Source records Block Start

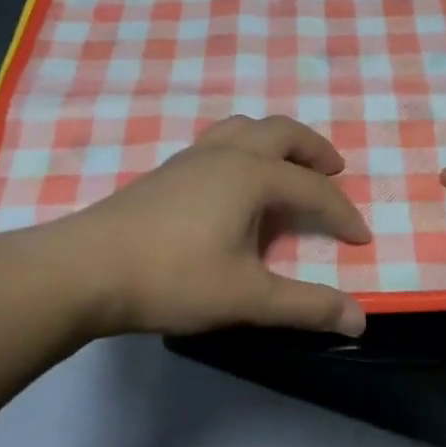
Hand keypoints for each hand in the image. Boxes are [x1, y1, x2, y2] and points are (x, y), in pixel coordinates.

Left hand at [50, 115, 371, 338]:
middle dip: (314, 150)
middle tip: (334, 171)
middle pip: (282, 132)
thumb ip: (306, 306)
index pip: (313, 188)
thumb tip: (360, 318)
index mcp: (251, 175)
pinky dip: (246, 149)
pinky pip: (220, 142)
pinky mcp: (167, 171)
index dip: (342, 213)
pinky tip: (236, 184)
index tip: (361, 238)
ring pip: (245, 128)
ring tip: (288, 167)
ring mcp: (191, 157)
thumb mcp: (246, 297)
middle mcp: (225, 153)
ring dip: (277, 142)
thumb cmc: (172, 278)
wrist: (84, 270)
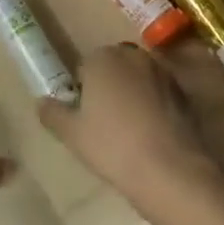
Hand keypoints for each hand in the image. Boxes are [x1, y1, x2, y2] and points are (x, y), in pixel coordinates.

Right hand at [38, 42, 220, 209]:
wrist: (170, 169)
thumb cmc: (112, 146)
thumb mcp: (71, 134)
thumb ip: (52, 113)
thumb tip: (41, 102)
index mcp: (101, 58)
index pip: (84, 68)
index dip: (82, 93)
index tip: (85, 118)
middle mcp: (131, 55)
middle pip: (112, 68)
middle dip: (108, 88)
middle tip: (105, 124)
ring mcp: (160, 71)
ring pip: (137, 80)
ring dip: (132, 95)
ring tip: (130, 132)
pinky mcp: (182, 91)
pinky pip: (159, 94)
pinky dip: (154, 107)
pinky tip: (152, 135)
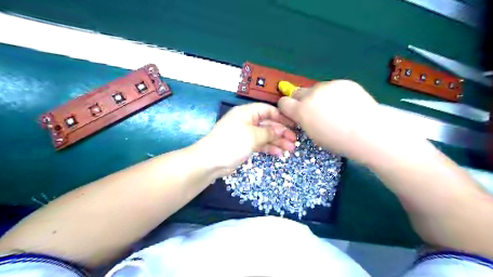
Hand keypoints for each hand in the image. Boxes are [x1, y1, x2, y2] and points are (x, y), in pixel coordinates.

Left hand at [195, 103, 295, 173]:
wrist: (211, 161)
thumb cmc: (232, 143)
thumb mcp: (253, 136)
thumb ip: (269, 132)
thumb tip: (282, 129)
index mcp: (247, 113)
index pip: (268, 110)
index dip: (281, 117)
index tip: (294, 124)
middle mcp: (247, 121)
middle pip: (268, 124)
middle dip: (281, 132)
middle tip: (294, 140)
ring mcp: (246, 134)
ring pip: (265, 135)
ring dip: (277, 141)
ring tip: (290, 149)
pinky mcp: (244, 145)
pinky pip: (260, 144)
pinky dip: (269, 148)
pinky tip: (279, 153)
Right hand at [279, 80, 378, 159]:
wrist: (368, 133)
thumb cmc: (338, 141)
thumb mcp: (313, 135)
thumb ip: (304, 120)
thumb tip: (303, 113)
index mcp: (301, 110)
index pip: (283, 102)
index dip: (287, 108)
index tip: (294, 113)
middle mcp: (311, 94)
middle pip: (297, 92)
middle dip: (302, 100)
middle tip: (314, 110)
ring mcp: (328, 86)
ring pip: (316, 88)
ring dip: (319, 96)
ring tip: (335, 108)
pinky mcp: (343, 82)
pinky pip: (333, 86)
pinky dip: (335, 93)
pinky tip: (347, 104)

Source records Block End
Source records Block Start

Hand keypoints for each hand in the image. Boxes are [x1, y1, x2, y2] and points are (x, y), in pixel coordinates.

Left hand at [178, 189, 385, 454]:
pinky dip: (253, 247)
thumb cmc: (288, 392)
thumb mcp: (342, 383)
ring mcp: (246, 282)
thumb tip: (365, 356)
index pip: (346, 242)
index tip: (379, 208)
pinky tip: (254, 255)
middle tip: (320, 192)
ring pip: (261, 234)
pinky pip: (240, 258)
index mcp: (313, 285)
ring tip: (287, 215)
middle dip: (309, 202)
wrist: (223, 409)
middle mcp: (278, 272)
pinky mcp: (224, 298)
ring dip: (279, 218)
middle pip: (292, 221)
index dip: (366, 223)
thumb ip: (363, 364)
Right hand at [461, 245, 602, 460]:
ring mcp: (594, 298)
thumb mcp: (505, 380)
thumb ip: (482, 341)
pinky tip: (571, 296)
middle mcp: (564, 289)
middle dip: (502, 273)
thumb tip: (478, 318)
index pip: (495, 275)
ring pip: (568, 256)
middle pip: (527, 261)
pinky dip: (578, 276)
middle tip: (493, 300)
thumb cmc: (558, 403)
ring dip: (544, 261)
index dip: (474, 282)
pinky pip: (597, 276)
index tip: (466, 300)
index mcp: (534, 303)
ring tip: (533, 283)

Source records Block End

=== Task brief ===
Once you find the line with "index mcp: (101, 58)" above, print it and every line after it up to and including the line with "pinky tip: (152, 135)", exactly as written and nothing else.

=== Result ===
index mcp: (101, 58)
index pip: (84, 68)
index dip: (82, 93)
index tip: (85, 118)
middle mcp: (131, 55)
middle pip: (112, 68)
middle dip: (108, 88)
middle tip: (105, 124)
ring mcp: (160, 71)
ring pip: (137, 80)
ring dip: (132, 95)
ring tip: (130, 132)
pinky mcp: (182, 91)
pinky pip: (159, 94)
pinky dip: (154, 107)
pinky tip: (152, 135)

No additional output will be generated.